Operación: salvar a Eduardo VIII
La otra trama amable fue la concerniente al príncipe de Gales, Eduardo VIII, y que aquellos que no conocieran muy bien la historia británica pudieron entender gracias a ‘El discurso del rey’. Un mujeriego y polémico hombre a quien los Grantham se empeñaron en salvar su reputación (en un acto que no serviría para nada, como bien Robert) y que protagonizó momentos simpáticos. Ver a los Grantham actuando como si fueran una versión estirada de ‘Misión: Imposible’ sirvió para explotar la vertiente monárquica de la serie y descubrir que Bates no es tan honorable como finge ser. Por lo menos, su estancia en prisión sirvió para algo.
¿Otras tramas tan insustanciales como simpáticas? El cortejo que recibe Daisy y que puede que sirva para librarnos de Ivy, a quien nunca han sacado punta; las continuas propuestas de Carson para aprovechar el día libre, en un episodio donde demostró ser la persona más estirada de todo el imperio británico; la obsesión de Branson de plantearse constantemente donde encaja en esa sociedad; y los pequeños avances en el frente romántico de Isobel, que cada vez encuentra menos excusas para no dejarse seducir por un apuesto viudo.
El futuro y el lujo
En el especial, sin embargo, sí que se sembraron algunas semillas de lo que está por venir. Por lo que parece, por ejemplo, Bates quedará libre de toda culpa. A pesar de sus miradas letales a Lady Mary y a la señora Hughes, optaron por cuidar de la familia y está bien argumentado: no solamente tiene sentido que eviten un escándalo en la casa, la actuación de Bates, por horrible que fuera, estaba justificada. Imaginad que estuvierais en su lugar. De acuerdo.
Lady Edith hizo caso omiso a los consejos de sus familiares y acercó su bebé bastardo a Downton. Era imposible que una trama tan potente se quedase en una escapada a Suiza y la pobre necesita algún tipo de confort ahora que el universo ha dejado claro que no quiere que ella sea feliz. Y Lady Mary demostró que debería dar clases a la humanidad sobre cómo manejar dos hombres a la vez y no quedar como una calienta-braguetas.

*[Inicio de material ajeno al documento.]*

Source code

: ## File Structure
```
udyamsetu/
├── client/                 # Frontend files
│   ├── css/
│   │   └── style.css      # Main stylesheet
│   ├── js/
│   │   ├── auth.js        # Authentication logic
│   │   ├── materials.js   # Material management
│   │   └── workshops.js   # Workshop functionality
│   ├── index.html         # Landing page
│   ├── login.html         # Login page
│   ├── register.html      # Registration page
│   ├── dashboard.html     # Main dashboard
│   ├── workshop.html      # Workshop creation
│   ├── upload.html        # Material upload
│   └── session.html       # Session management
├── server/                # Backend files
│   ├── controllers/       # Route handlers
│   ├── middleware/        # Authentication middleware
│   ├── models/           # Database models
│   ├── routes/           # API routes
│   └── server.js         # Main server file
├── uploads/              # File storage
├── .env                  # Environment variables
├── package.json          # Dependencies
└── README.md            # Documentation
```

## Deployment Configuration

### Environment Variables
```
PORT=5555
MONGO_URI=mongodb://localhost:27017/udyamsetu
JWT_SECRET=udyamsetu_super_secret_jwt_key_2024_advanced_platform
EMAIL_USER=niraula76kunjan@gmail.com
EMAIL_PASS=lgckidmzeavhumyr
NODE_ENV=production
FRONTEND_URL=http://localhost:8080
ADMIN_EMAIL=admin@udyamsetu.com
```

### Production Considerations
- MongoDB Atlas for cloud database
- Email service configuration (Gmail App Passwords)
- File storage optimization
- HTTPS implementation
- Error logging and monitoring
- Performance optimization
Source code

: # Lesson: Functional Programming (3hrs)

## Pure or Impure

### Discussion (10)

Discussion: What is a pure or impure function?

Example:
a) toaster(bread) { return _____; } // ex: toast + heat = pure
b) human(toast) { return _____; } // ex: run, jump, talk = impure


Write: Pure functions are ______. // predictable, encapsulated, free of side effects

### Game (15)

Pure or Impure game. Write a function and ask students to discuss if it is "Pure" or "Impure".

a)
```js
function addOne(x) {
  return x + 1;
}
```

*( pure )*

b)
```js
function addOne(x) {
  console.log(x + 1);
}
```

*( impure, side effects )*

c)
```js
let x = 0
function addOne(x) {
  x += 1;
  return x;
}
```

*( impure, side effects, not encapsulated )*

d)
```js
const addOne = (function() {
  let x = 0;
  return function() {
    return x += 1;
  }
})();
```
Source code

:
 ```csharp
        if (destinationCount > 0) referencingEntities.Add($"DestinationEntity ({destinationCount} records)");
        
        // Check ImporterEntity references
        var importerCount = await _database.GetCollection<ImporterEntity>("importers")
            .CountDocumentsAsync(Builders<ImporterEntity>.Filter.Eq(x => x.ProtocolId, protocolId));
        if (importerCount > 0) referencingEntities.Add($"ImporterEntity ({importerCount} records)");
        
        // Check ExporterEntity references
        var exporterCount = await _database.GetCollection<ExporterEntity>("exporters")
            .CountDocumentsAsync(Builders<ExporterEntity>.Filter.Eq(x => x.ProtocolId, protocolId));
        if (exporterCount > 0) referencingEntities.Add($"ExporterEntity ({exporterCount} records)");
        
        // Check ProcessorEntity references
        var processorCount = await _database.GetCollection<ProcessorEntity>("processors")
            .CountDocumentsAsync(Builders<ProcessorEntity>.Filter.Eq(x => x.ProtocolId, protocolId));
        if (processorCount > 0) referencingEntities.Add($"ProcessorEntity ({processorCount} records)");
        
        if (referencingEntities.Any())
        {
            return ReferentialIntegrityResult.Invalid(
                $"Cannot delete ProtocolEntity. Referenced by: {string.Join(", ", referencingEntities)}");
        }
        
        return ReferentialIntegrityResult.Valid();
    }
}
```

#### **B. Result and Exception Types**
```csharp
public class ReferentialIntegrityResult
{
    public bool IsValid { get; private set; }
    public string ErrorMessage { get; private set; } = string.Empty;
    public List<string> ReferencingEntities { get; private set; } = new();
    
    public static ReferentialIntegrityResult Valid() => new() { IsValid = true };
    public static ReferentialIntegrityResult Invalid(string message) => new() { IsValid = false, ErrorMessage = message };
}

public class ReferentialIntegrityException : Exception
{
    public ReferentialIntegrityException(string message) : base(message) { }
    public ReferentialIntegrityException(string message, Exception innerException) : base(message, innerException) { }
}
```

Su triángulo amoroso está teniendo un enfoque interesante. Fellowes nos ahorra un intento fallido de darle un toque melodramático y épico (porque nada podrá compararse a la química con Matthew) y la revelación de Charles Blake no fue el arma de doble filo que creía. Lady Mary no le despreciaba por el hecho de no tener dinero, sino por el hecho de juzgarla y me llamó la atención esa reflexión en voz alta. Si hereda tierras, podrá compartir sus quebraderos de cabeza con él porque estará en la misma situación. Toca ser pragmática, que el amor ya lo vivió al máximo y la dejó vistiendo de duelo, y ahora tiene un legado en el que pensar.
Y, para terminar, toca hacer referencia a la grandeza de ‘Downton Abbey’ y de sus escenarios. ¿Pudieron ser más lujosas esas imágenes en el Buckingham Palace? ¿Y ese momento en el museo donde todos vestían prendas deliciosas? ¿Y qué decís de esa casa londinense, perfectamente encontrada? Pudimos sentirnos como la profesora y pretendienta de Branson cuando entró en la mansión de los Grantham y sintió la necesidad de subir al primer piso para contemplarla con toda su grandeza. Un placer, vamos.